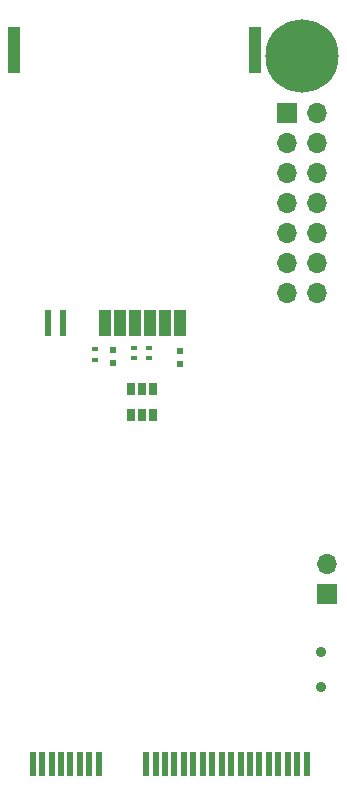
<source format=gbs>
G04 #@! TF.FileFunction,Soldermask,Bot*
%FSLAX46Y46*%
G04 Gerber Fmt 4.6, Leading zero omitted, Abs format (unit mm)*
G04 Created by KiCad (PCBNEW 4.0.7) date 06/11/18 13:45:27*
%MOMM*%
%LPD*%
G01*
G04 APERTURE LIST*
%ADD10C,0.100000*%
%ADD11R,0.600000X2.000000*%
%ADD12C,0.900000*%
%ADD13R,1.000000X2.300000*%
%ADD14R,0.500000X2.300000*%
%ADD15R,1.000000X4.000000*%
%ADD16R,1.700000X1.700000*%
%ADD17O,1.700000X1.700000*%
%ADD18R,0.500000X0.600000*%
%ADD19R,0.650000X1.060000*%
%ADD20R,0.600000X0.400000*%
%ADD21C,6.200000*%
G04 APERTURE END LIST*
D10*
D11*
X131665001Y-126785001D03*
X132465001Y-126785001D03*
X133265001Y-126785001D03*
X134065001Y-126785001D03*
X134865001Y-126785001D03*
X135665001Y-126785001D03*
X136465001Y-126785001D03*
X137265001Y-126785001D03*
X141265001Y-126785001D03*
X142065001Y-126785001D03*
X142865001Y-126785001D03*
X143665001Y-126785001D03*
X144465001Y-126785001D03*
X145265001Y-126785001D03*
X146065001Y-126785001D03*
X146865001Y-126785001D03*
X147665001Y-126785001D03*
X148465001Y-126785001D03*
X149265001Y-126785001D03*
X150065001Y-126785001D03*
X150865001Y-126785001D03*
X151665001Y-126785001D03*
X152465001Y-126785001D03*
X153265001Y-126785001D03*
X154065001Y-126785001D03*
X154865001Y-126785001D03*
D12*
X156090000Y-120270000D03*
X156090000Y-117270000D03*
D13*
X144147000Y-89425000D03*
X142877000Y-89425000D03*
X141607000Y-89425000D03*
X139067000Y-89425000D03*
X137797000Y-89425000D03*
X140337000Y-89425000D03*
D14*
X134257000Y-89425000D03*
X132957000Y-89425000D03*
D15*
X150497000Y-66325000D03*
X130097000Y-66325000D03*
D16*
X153230000Y-71650000D03*
D17*
X155770000Y-71650000D03*
X153230000Y-74190000D03*
X155770000Y-74190000D03*
X153230000Y-76730000D03*
X155770000Y-76730000D03*
X153230000Y-79270000D03*
X155770000Y-79270000D03*
X153230000Y-81810000D03*
X155770000Y-81810000D03*
X153230000Y-84350000D03*
X155770000Y-84350000D03*
X153230000Y-86890000D03*
X155770000Y-86890000D03*
D18*
X138432000Y-92783000D03*
X138432000Y-91683000D03*
X144160000Y-91824000D03*
X144160000Y-92924000D03*
D19*
X141861000Y-97227000D03*
X140911000Y-97227000D03*
X139961000Y-97227000D03*
X139961000Y-95027000D03*
X141861000Y-95027000D03*
X140911000Y-95027000D03*
D16*
X156570000Y-112350000D03*
D17*
X156570000Y-109810000D03*
D20*
X141510000Y-91529000D03*
X141510000Y-92429000D03*
X140210000Y-91529000D03*
X140210000Y-92429000D03*
X136908000Y-91656000D03*
X136908000Y-92556000D03*
D21*
X154500000Y-66780000D03*
M02*

</source>
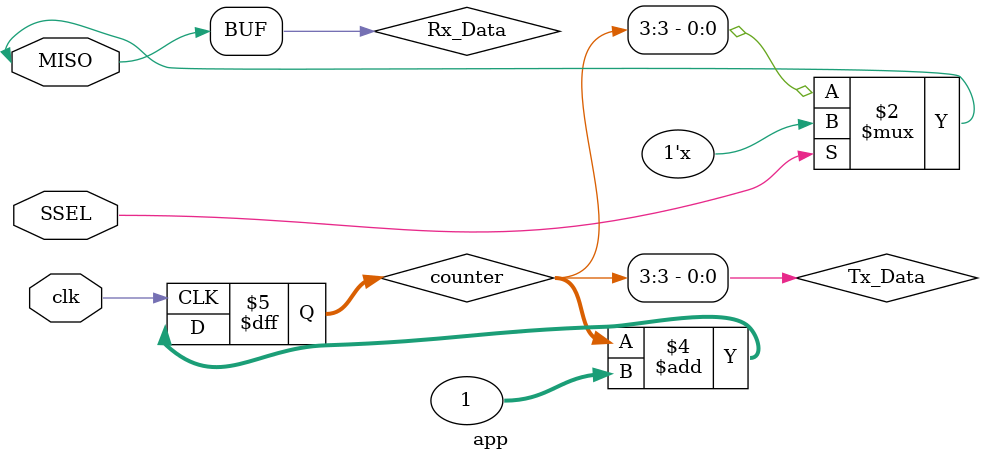
<source format=v>
/*
  MISO is at high impedance when CS=1, otherwise square signal with period clk/8
*/
module app (
    input wire clk,
    input wire SSEL,
    inout wire MISO
);

reg [32:0] counter;
reg test;

assign Tx_En = ~SSEL;
wire Tx_Data = counter[3];
assign MISO = Tx_En ? Tx_Data : 1'bZ;
assign Rx_Data = MISO;

always @(posedge clk) begin
    counter <= counter + 1;
    test <= Rx_Data;
end

endmodule

</source>
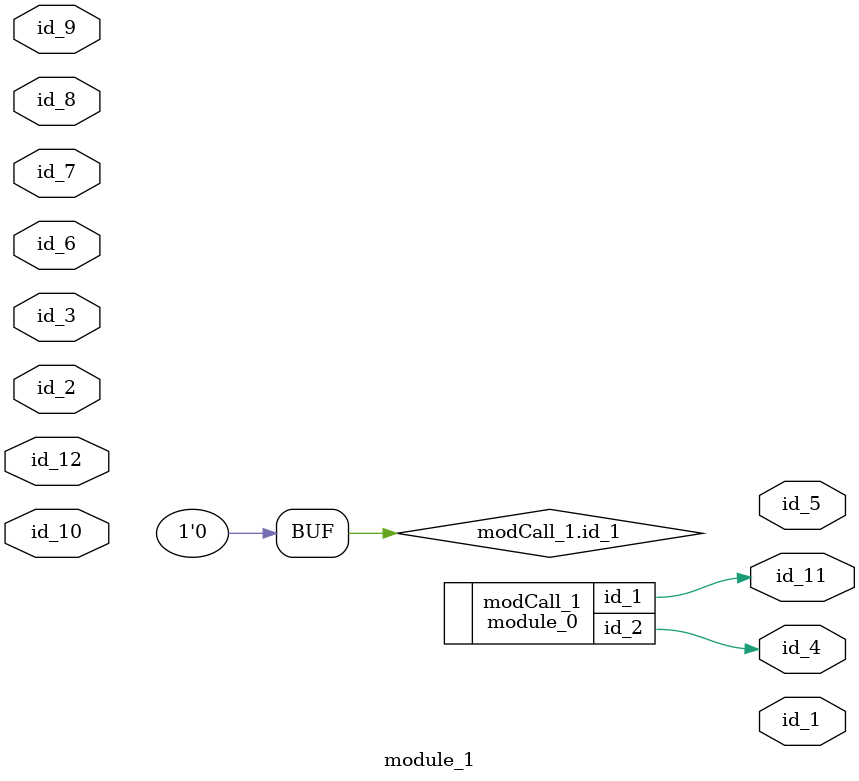
<source format=v>
module module_0 (
    id_1,
    id_2
);
  output wire id_2;
  output tri id_1;
  assign id_1 = -1;
endmodule
module module_1 (
    id_1,
    id_2,
    id_3,
    id_4,
    id_5,
    id_6,
    id_7,
    id_8,
    id_9,
    id_10,
    id_11,
    id_12
);
  inout wire id_12;
  output wire id_11;
  inout wire id_10;
  input wire id_9;
  input wire id_8;
  module_0 modCall_1 (
      id_11,
      id_4
  );
  assign modCall_1.id_1 = 0;
  input wire id_7;
  inout wire id_6;
  output wire id_5;
  output wire id_4;
  inout wire id_3;
  inout wire id_2;
  output wire id_1;
  wire id_13;
endmodule

</source>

====

Prompt — For the word "APERTURE", please say how many lines in the entries hold it, with only the number as the reply.

Reply to the task — 2